* Requirement *
Report every line of the items below that contains the string "energy", treating uppercase and lowercase letters as distinct.

* Data extract *
====

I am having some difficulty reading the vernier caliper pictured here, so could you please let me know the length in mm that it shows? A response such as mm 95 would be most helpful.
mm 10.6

====

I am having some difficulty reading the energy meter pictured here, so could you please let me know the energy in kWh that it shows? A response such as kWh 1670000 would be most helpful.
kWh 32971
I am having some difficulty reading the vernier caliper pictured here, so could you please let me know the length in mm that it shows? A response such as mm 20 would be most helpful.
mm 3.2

====

* Completed task *
I am having some difficulty reading the energy meter pictured here, so could you please let me know the energy in kWh that it shows? A response such as kWh 1670000 would be most helpful.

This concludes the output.